Lawyers “are not trained to be moral philosophers,” which is what it takes to determine whether there should be a right to abortion or assisted suicide. “History is a rock-solid science compared to moral philosophy,” Scalia said.

In the past few decades the court has been the beneficiary of a growing body of scholarship in history and constitutional legal history. Judges today have no shortage of secondary literature to sort through, Scalia said, including thorough amicus briefs — “sometimes too thorough.”

Twenty years ago amicus briefs were unreliable in their spare analysis of textual and historical meaning, Scalia said.

By the time Heller came to the court in 2008, the mass of briefing was “nothing short of spectacular,” and filled over five volumes in the Supreme Court library. Historical details were the “heart and soul” of the briefing, Scalia said.

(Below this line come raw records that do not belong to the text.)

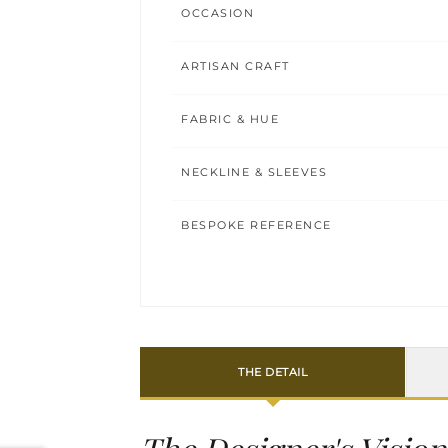
OCCASION
ARTISAN CRAFT
FABRIC & HUE
NECKLINE & SLEEVES
BESPOKE REFERENCE
THE DETAIL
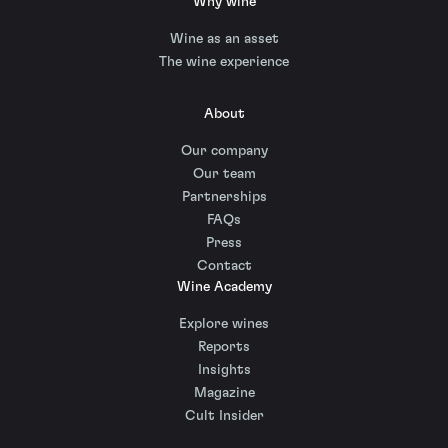
Why wine
Wine as an asset
The wine experience
About
Our company
Our team
Partnerships
FAQs
Press
Contact
Wine Academy
Explore wines
Reports
Insights
Magazine
Cult Insider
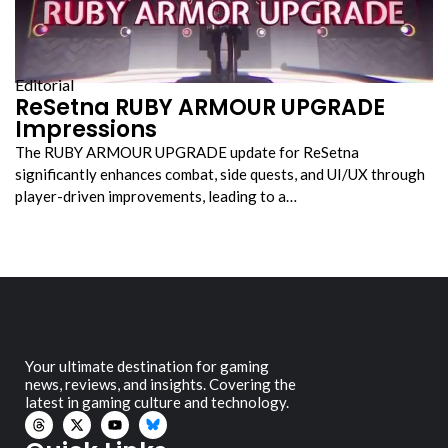
Editorial
ReSetna RUBY ARMOUR UPGRADE
Impressions
The RUBY ARMOUR UPGRADE update for ReSetna
significantly enhances combat, side quests, and UI/UX through
player-driven improvements, leading to a…
Your ultimate destination for gaming
news, reviews, and insights. Covering the
latest in gaming culture and technology.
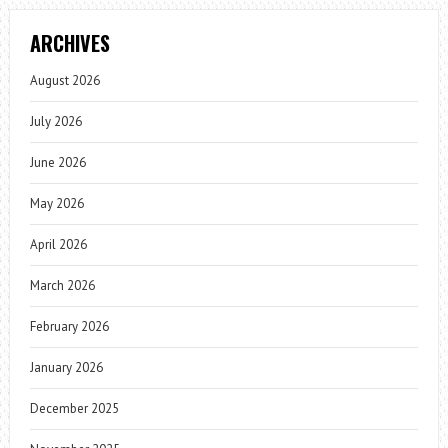
ARCHIVES
August 2026
July 2026
June 2026
May 2026
April 2026
March 2026
February 2026
January 2026
December 2025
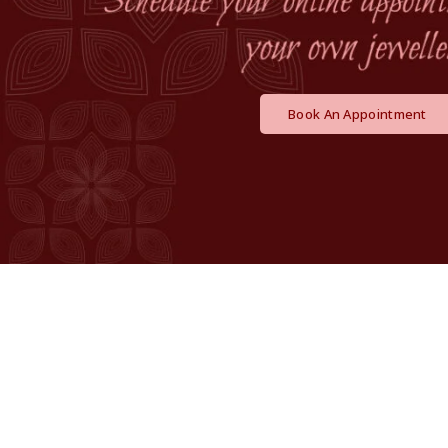
Book An Appointment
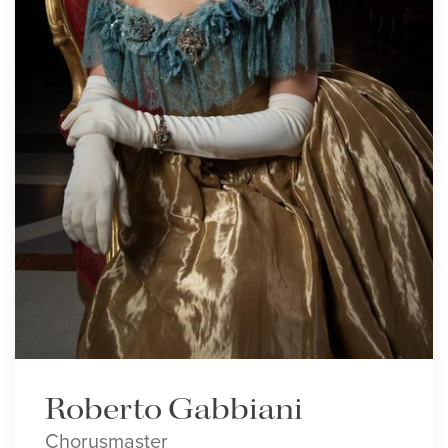
Roberto Gabbiani
Chorusmaster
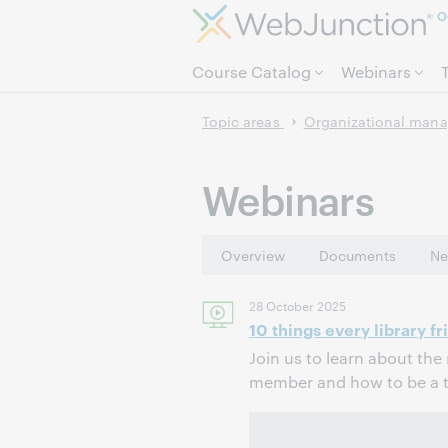
O
Course Catalog
Webinars
Topic areas
Organizational man
Webinars
Overview
Documents
Ne
28 October 2025
10 things every library f
Join us to learn about the 
member and how to be a tr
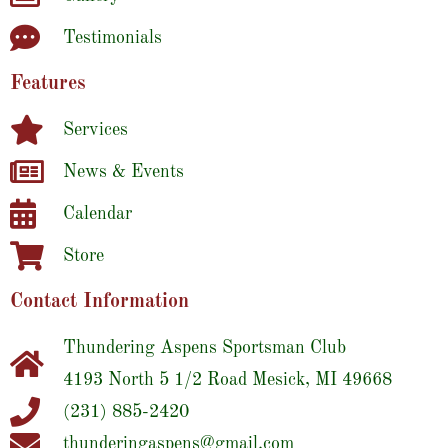
Testimonials
Features
Services
News & Events
Calendar
Store
Contact Information
Thundering Aspens Sportsman Club
4193 North 5 1/2 Road Mesick, MI 49668
(231) 885-2420
thunderingaspens@gmail.com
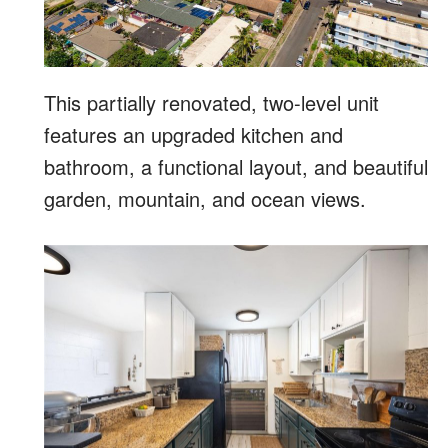
This partially renovated, two-level unit
features an upgraded kitchen and
bathroom, a functional layout, and beautiful
garden, mountain, and ocean views.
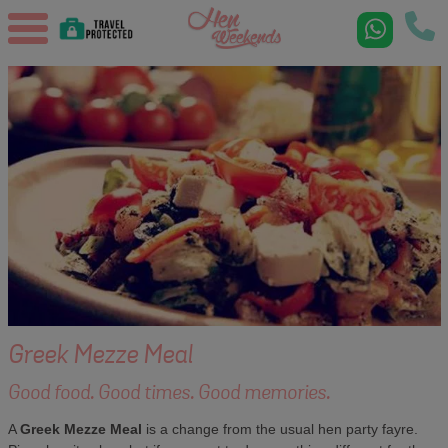
Greek Mezze Meal
Good food. Good times. Good memories.
A
Greek Mezze Meal
is a change from the usual hen party fayre.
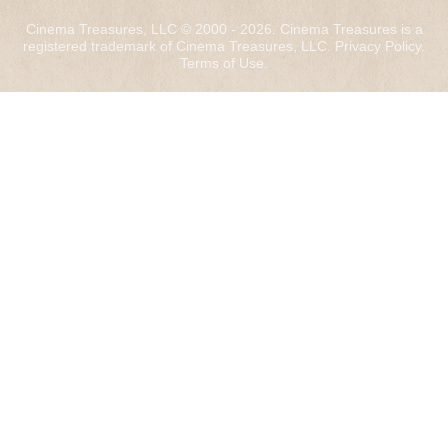
Cinema Treasures, LLC © 2000 - 2026. Cinema Treasures is a
registered trademark of Cinema Treasures, LLC.
Privacy Policy
.
Terms of Use
.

Although briefs now address the originalist approach, Scalia said many briefs are not helpful, including those from trade associations, which seem designed to “assure the association members that their staff is on the job.” Academic briefs written by a small number of faculty that are “circulated like petitions” and signed by a large number of faculty often have a “pretense to scholarly impartiality.”

“Disinterested scholarship and advocacy do not mix well,” he said. But the raw materials in such briefs “can vastly improve the quality and accuracy of originalist decisions.”

At least one critic has accused originalists of practicing “law office history” — selecting data favorable to the position being advanced without concern for contrary information.

“To equate chambers’ history with law office history is profoundly ignorant,” he said. In the case of Heller, “If a contest seems one-sided, and I think it does, it’s only because the historical evidence favoring response was overwhelming.”

Historians who have published serious studies on the subject agree that the right to bear arms has long been understood as an individual right, Scalia said. And though historians can provide background information on such matters, judges are the legal experts.

“Ultimately it is the judges’ call,” he said. “Figuring out the meaning of legal texts is judges’ work.”

Originalism is not a guarantee against judicial abuse, Scalia admitted.

“But originalism does not invite him to make the law what he thinks it should be, nor does it permit him to distort history with impunity,” he said. The honest originalist will sometimes or often reach results he does not personally favor. “All of this cannot be said of the constitutional consequentialists.

“If ideological judging is the malady, the avowed application of such personal preferences will surely hasten the patient’s demise, and the use of history is far closer to being the cure than being the disease.”